Knowing which type you are dealing with changes your strategy. At a super-selective school the score usually carries the main weight, though you should still check the policy for any tie-breakers, while for a qualifying school a solid pass plus a close address can be the stronger position.
How the 11-plus fits the secondary application
The 11-plus does not replace the normal admissions process; it runs alongside it. You still name the grammar school on your council's secondary application by 31 October, in order of preference with any other schools, and you receive your offer on national offer day in March. Because the equal preference system means lower preferences cannot harm a higher one, it is common to list a grammar school alongside a realistic non-selective school where your address normally has a reasonable chance, as a safety net. Our guide to the secondary admissions timeline sets out the full calendar, and the school admissions guide explains how preferences and oversubscription work.
How FindMySchool helps
Working out which grammar schools are realistic for your family is the hard part, and it is where FindMySchool helps. Our grammar schools hub lists grammar schools by area, so you can see which ones are near you and compare them in one place.
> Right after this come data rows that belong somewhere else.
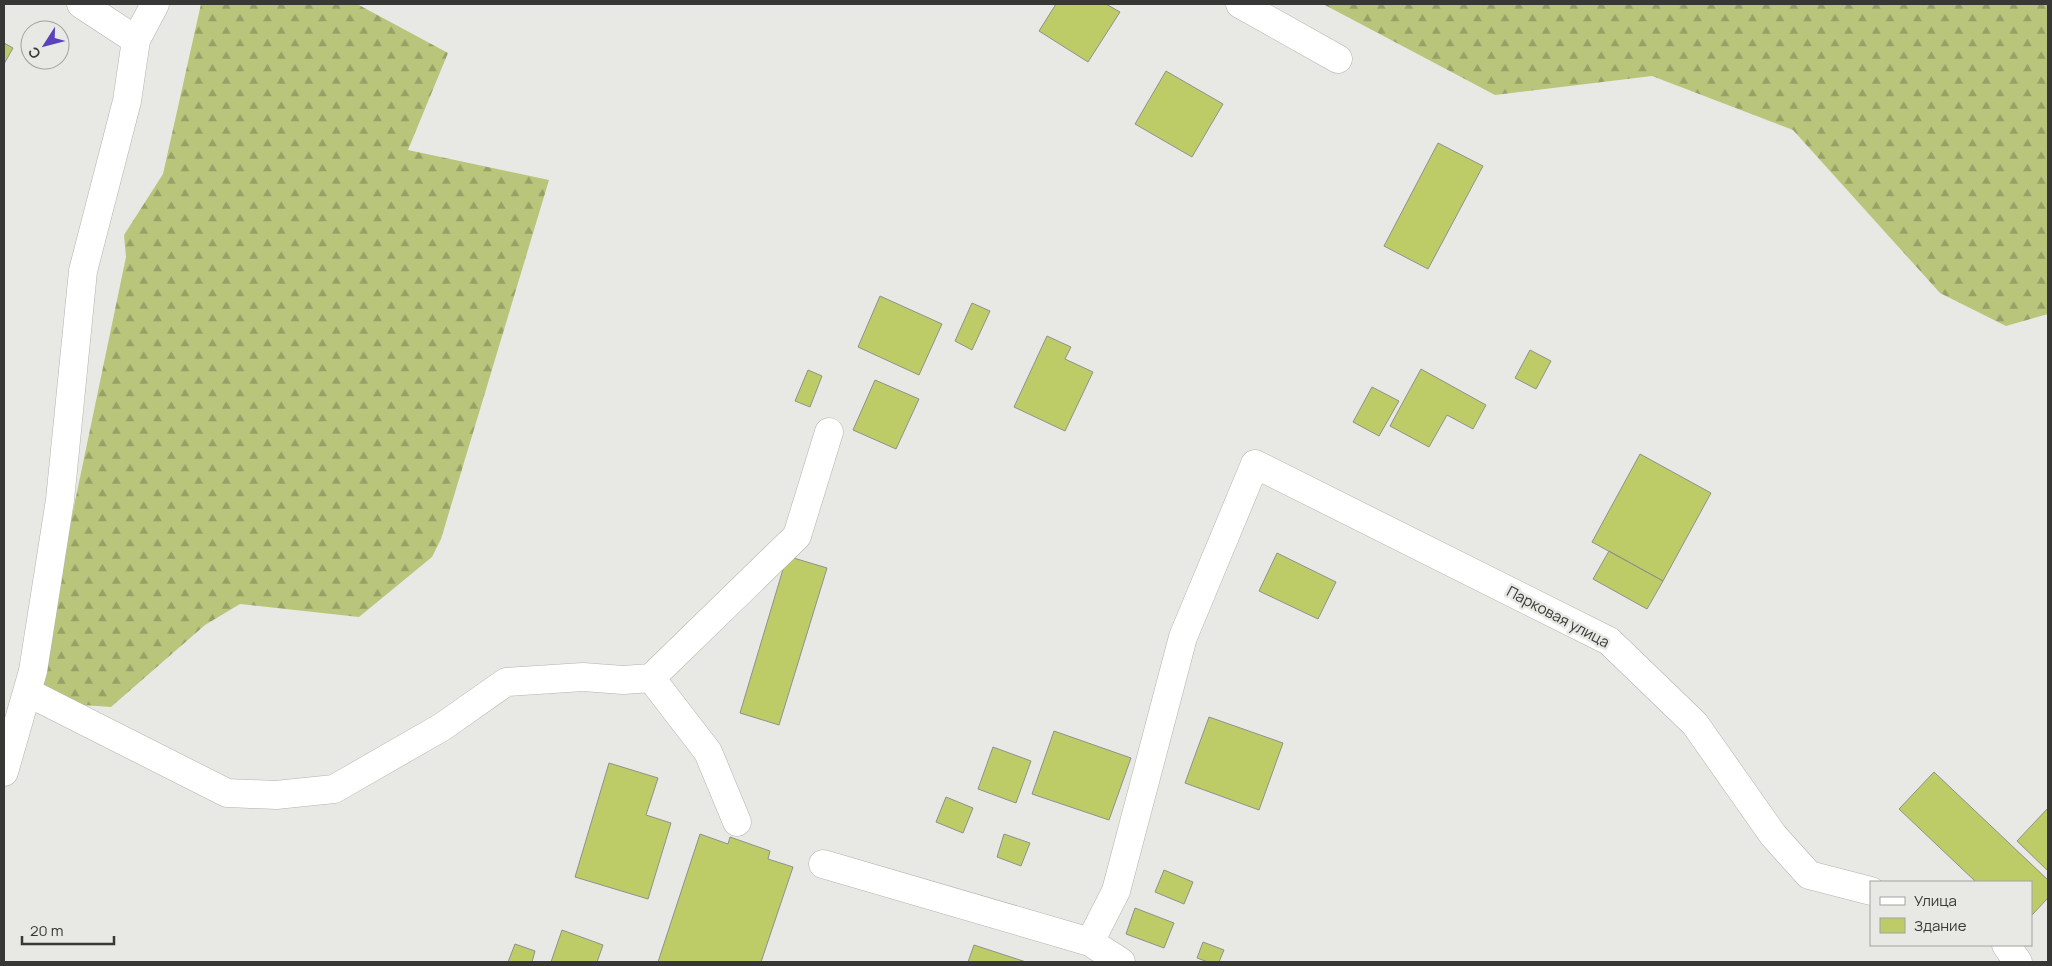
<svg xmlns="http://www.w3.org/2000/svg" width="2052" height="966" font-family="Manrope,sans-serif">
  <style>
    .forest { fill: url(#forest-firs) }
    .building { fill: #bdcc67; stroke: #90918c }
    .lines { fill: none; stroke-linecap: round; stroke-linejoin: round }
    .minor-casing { stroke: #b2b3ad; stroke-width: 29 }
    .minor { stroke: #fff; stroke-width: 28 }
    .labels { text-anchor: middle; stroke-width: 5; stroke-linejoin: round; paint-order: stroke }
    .street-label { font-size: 15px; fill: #373735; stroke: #e8e9e4 }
  </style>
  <defs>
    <pattern id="forest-firs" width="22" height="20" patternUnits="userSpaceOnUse" patternTransform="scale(1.25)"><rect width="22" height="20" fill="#b9c57b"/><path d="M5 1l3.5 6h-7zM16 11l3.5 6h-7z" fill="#97a166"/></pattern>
  </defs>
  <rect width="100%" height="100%" fill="#e8e9e4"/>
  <path class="forest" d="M201 4H357L448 53 408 150 549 180 441 539 432 557 359 617 240 604 205 625 111 707 69 704 49 697 38 679 126 257 124 235 163 174Z
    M1323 4H2048V314L2006 326 1940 293 1793 130 1652 76 1495 95Z"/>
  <path class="building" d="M1056 4H1106L1120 12 1088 62 1039 31Z
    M4 43 13 48 4 64Z
    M1166 71 1223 104 1192 157 1135 124Z
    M1438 143 1483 166 1428 269 1384 246Z
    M880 296 942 324 919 375 858 347Z
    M972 303 990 311 972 350 955 341Z
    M1047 336 1071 347 1065 359 1093 372 1065 431 1014 407Z
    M1530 350 1551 361 1536 389 1515 378Z
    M1421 369 1486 405 1473 429 1447 415 1429 447 1390 426Z
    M808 370 822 376 810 407 795 401Z
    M875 380 919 399 896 449 853 430Z
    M1372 387 1399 401 1379 436 1353 422Z
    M1640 454 1711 493 1663 581 1592 542Z
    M1609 551 1663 581 1647 609 1593 579Z
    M1277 553 1336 582 1318 619 1259 591Z
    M787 556 827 568 779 725 740 713Z
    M1209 717 1283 743 1259 810 1185 783Z
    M1054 731 1131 758 1109 820 1032 794Z
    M993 747 1031 761 1016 803 978 789Z
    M609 763 658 778 646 815 671 823 648 899 575 877Z
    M1934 772 2048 880V898L2031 916V882H1976L1899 809Z
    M946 797 973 808 963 833 936 822Z
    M2048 808V871L2017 841Z
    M700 834 728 844 730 837 770 851 768 859 793 867 761 962H658Z
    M1004 834 1030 843 1021 866 997 857Z
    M1164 870 1193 882 1184 904 1155 892Z
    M1135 908 1174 923 1164 948 1126 934Z
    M562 930 603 945 597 962H551Z
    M1203 942 1224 950 1219 962H1208L1197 958Z
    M515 944 535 951 532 962H508Z
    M974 945 1026 962H968Z"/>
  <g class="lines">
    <g class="minor-casing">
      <path id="minor" d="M81 4 136 40
        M1240 4 1338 59
        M651 678 708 752 737 822
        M27 692 227 793 276 795 334 789 442 727 506 682 583 677 623 680 651 678 797 536 829 432
        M4 772 33 671 60 500 83 271 127 101 136 40 155 4
        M823 864 1090 942 1121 962
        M1090 942 1116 891 1183 637 1255 464 1609 641 1695 724 1773 835 1809 875 1871 891
        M2006 945 2018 962"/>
    </g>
    <use href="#minor" class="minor"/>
  </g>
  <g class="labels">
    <g class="street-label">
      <text transform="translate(1558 617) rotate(28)" y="5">Парковая улица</text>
    </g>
  </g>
  <rect width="2052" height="966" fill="none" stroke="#373735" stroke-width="10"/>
  <rect x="1870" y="881" width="162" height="65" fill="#e8e9e4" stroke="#a1a29e"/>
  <rect x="1880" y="897" width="25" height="8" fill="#ffffff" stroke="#a1a29e"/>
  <text x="1914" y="906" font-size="15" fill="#373735">Улица</text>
  <rect x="1880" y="918" width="25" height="15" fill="#bdcc67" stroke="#a1a29e"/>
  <text x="1914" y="931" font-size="15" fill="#373735">Здание</text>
  <g transform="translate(45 45) rotate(234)"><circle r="24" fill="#e8e9e4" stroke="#a1a29e"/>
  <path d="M0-4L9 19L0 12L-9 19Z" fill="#5942ba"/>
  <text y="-8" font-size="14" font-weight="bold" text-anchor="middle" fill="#373735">С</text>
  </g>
  <path d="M22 936v8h92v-8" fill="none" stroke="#373735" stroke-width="2.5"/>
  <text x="30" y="936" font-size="15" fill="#373735" stroke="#e8e9e4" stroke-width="4" paint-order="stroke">20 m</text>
</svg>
- Browse the grammar schools hub to find selective schools by location and open a profile for the detail.
- Use the school search and the map to weigh a grammar option against strong non-selective schools nearby, with catchment distance data where available.
- Read the secondary admissions timeline so the test dates and the 31 October deadline line up in your plan.
Before you commit, do three things: confirm which test each target grammar school uses and its registration deadline, be realistic about whether it is a qualifying or super-selective school, and list at least one realistic non-selective school, where your address normally has a reasonable chance, as a safety net. That gives your child a fair shot at a grammar place without risking the rest of the round.
Frequently asked questions
The 11-plus is the entrance test that state grammar schools in England use to select pupils by academic ability. Children sit it in Year 6, and a qualifying result is needed before a grammar school can offer a place.